Why have I decided to stop teaching even though I enjoyed sharing my life with those willing to pay me to learn? Because I did not want to compete with the thoughts and words which taught me more than I can give back, including those from my philosophy/logic teacher at Walters State Community College, Gary Acquaviva:
http://www.valueviva.com/
I write this blog believing I am the only one who reads this. Thus, I am sitting here talking with myself via a computer keyboard, every word an instant feedback to my bodily thought process, a condensed version of all the input/output of the environment surrounding me and this electronic machine.

I stopped teaching because I am a wanderer awed by the wonders of the world around me. I see without having a reason to systematically catalog and categorize a worldview except for these words that show to myself I existed outside this moment I'm in.

Teaching in a formalized classroom structure using someone else's classroom instructional material is always reconstructing the past for someone else's vision, view and hope for seeing how quickly students learn and adapt. I value my students' time in the moment too much to try to adapt my life in the moment to seeing how students adapt to material which is not mine.

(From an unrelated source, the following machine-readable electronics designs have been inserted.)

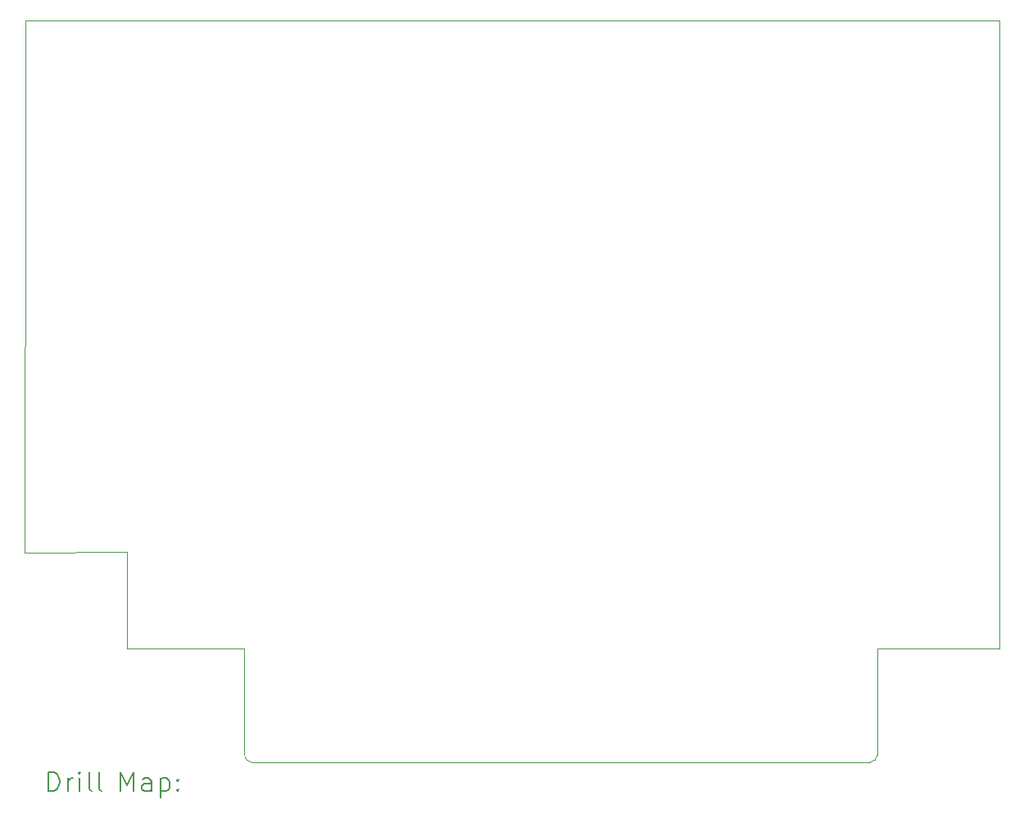
<source format=gbr>
%TF.GenerationSoftware,KiCad,Pcbnew,(7.0.0)*%
%TF.CreationDate,2023-02-27T14:20:26+09:00*%
%TF.ProjectId,ykp74,796b7037-342e-46b6-9963-61645f706362,rev?*%
%TF.SameCoordinates,Original*%
%TF.FileFunction,Drillmap*%
%TF.FilePolarity,Positive*%
%FSLAX45Y45*%
G04 Gerber Fmt 4.5, Leading zero omitted, Abs format (unit mm)*
G04 Created by KiCad (PCBNEW (7.0.0)) date 2023-02-27 14:20:26*
%MOMM*%
%LPD*%
G01*
G04 APERTURE LIST*
%ADD10C,0.100000*%
%ADD11C,0.200000*%
G04 APERTURE END LIST*
D10*
X9564584Y-7912253D02*
X9564047Y-6633750D01*
X18372715Y-13133344D02*
X19634703Y-13133000D01*
X10614891Y-12135910D02*
X10615214Y-13132442D01*
X19634703Y-13133000D02*
X19635957Y-7915611D01*
X10615214Y-13132442D02*
X11829645Y-13132442D01*
X9562043Y-12136018D02*
X10614891Y-12135910D01*
X18293257Y-14306860D02*
G75*
G03*
X18372381Y-14231082I784J78380D01*
G01*
X11829575Y-14226391D02*
G75*
G03*
X11903426Y-14305872I78965J-679D01*
G01*
X9564047Y-6633750D02*
X19635689Y-6635818D01*
X9564584Y-7912253D02*
X9562043Y-12136018D01*
X11903426Y-14305872D02*
X18293256Y-14306865D01*
X11829645Y-13132442D02*
X11829578Y-14226391D01*
X19635957Y-7915611D02*
X19635689Y-6635818D01*
X18372715Y-13133344D02*
X18372381Y-14231082D01*
D11*
X9804662Y-14605341D02*
X9804662Y-14405341D01*
X9804662Y-14405341D02*
X9852281Y-14405341D01*
X9852281Y-14405341D02*
X9880853Y-14414865D01*
X9880853Y-14414865D02*
X9899900Y-14433913D01*
X9899900Y-14433913D02*
X9909424Y-14452960D01*
X9909424Y-14452960D02*
X9918948Y-14491056D01*
X9918948Y-14491056D02*
X9918948Y-14519627D01*
X9918948Y-14519627D02*
X9909424Y-14557722D01*
X9909424Y-14557722D02*
X9899900Y-14576770D01*
X9899900Y-14576770D02*
X9880853Y-14595818D01*
X9880853Y-14595818D02*
X9852281Y-14605341D01*
X9852281Y-14605341D02*
X9804662Y-14605341D01*
X10004662Y-14605341D02*
X10004662Y-14472008D01*
X10004662Y-14510103D02*
X10014186Y-14491056D01*
X10014186Y-14491056D02*
X10023710Y-14481532D01*
X10023710Y-14481532D02*
X10042758Y-14472008D01*
X10042758Y-14472008D02*
X10061805Y-14472008D01*
X10128472Y-14605341D02*
X10128472Y-14472008D01*
X10128472Y-14405341D02*
X10118948Y-14414865D01*
X10118948Y-14414865D02*
X10128472Y-14424389D01*
X10128472Y-14424389D02*
X10137996Y-14414865D01*
X10137996Y-14414865D02*
X10128472Y-14405341D01*
X10128472Y-14405341D02*
X10128472Y-14424389D01*
X10252281Y-14605341D02*
X10233234Y-14595818D01*
X10233234Y-14595818D02*
X10223710Y-14576770D01*
X10223710Y-14576770D02*
X10223710Y-14405341D01*
X10357043Y-14605341D02*
X10337996Y-14595818D01*
X10337996Y-14595818D02*
X10328472Y-14576770D01*
X10328472Y-14576770D02*
X10328472Y-14405341D01*
X10553234Y-14605341D02*
X10553234Y-14405341D01*
X10553234Y-14405341D02*
X10619900Y-14548199D01*
X10619900Y-14548199D02*
X10686567Y-14405341D01*
X10686567Y-14405341D02*
X10686567Y-14605341D01*
X10867519Y-14605341D02*
X10867519Y-14500579D01*
X10867519Y-14500579D02*
X10857996Y-14481532D01*
X10857996Y-14481532D02*
X10838948Y-14472008D01*
X10838948Y-14472008D02*
X10800853Y-14472008D01*
X10800853Y-14472008D02*
X10781805Y-14481532D01*
X10867519Y-14595818D02*
X10848472Y-14605341D01*
X10848472Y-14605341D02*
X10800853Y-14605341D01*
X10800853Y-14605341D02*
X10781805Y-14595818D01*
X10781805Y-14595818D02*
X10772281Y-14576770D01*
X10772281Y-14576770D02*
X10772281Y-14557722D01*
X10772281Y-14557722D02*
X10781805Y-14538675D01*
X10781805Y-14538675D02*
X10800853Y-14529151D01*
X10800853Y-14529151D02*
X10848472Y-14529151D01*
X10848472Y-14529151D02*
X10867519Y-14519627D01*
X10962758Y-14472008D02*
X10962758Y-14672008D01*
X10962758Y-14481532D02*
X10981805Y-14472008D01*
X10981805Y-14472008D02*
X11019900Y-14472008D01*
X11019900Y-14472008D02*
X11038948Y-14481532D01*
X11038948Y-14481532D02*
X11048472Y-14491056D01*
X11048472Y-14491056D02*
X11057996Y-14510103D01*
X11057996Y-14510103D02*
X11057996Y-14567246D01*
X11057996Y-14567246D02*
X11048472Y-14586294D01*
X11048472Y-14586294D02*
X11038948Y-14595818D01*
X11038948Y-14595818D02*
X11019900Y-14605341D01*
X11019900Y-14605341D02*
X10981805Y-14605341D01*
X10981805Y-14605341D02*
X10962758Y-14595818D01*
X11143710Y-14586294D02*
X11153234Y-14595818D01*
X11153234Y-14595818D02*
X11143710Y-14605341D01*
X11143710Y-14605341D02*
X11134186Y-14595818D01*
X11134186Y-14595818D02*
X11143710Y-14586294D01*
X11143710Y-14586294D02*
X11143710Y-14605341D01*
X11143710Y-14481532D02*
X11153234Y-14491056D01*
X11153234Y-14491056D02*
X11143710Y-14500579D01*
X11143710Y-14500579D02*
X11134186Y-14491056D01*
X11134186Y-14491056D02*
X11143710Y-14481532D01*
X11143710Y-14481532D02*
X11143710Y-14500579D01*
M02*

</source>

My time here is limited, down to 14,783 days or so, if I take care of myself as a body. I care about my species but I am also a selfish person. I have goals that conflict with trying to outshine my previous professional professors/instructors/teachers. I do not want to compete with the images in my thoughts of the ones who taught me more than the classroom material they had to work with in the time we had to spend together in a classroom setting.

My hat's off to those who teach, who give their all to their instructional style, who see into the thoughts of their students individually and tailor their teaching to maximize the value and quality of time together with every one.

My journey takes me to farther fields to study further. My comprehension of my place on this planet and our place in the universe absorbs all the time I have. So far, my understanding of the languages of our species tells me we have a lot to learn and you have tons to teach me. We feel like we have accomplished much in our science and technology but we know so little that amazement still wakes me up in the morning to discover more.

Most importantly, I have learned I do not need to feel rushed in my attempt to grasp what's in front of me. The bombardment of stimuli will increase faster and faster. Thus, I risk missing more and more. However, our population grows and people specialise more and more everyday. Therefore, I can trust specialists to answer my questions or query for knowledge to aid my learning, building our knowledge sets in blogs and online databases for all to search, with pockets of secrets and intellectual property waiting to be revealed in some future moment I may never see.

A nod to every teacher, every aide, every instructor, every professor who agreed to work with me in the world of education so we could enjoy some time together. Formality brought us together. Informality made us friends. Insight made me full of wonder. I give thanks to you for being you so we could become us. This blog reflects who I am because of you.

I am not an island. I am a project under construction which has seen the light of day but has not completed its transformation into a fully-working product. I am the drop of rain which becomes an ocean wave that becomes a tidal pool which evaporates, becomes clouds which turn back into rain. One day I was a project manager. One day I was a retired person. One day I was a business owner. One day I was an instructor. Tomorrow I will be..? Well, I will be me just as I am me in this moment. I wander forward in wonder, always ready for who's next to be me.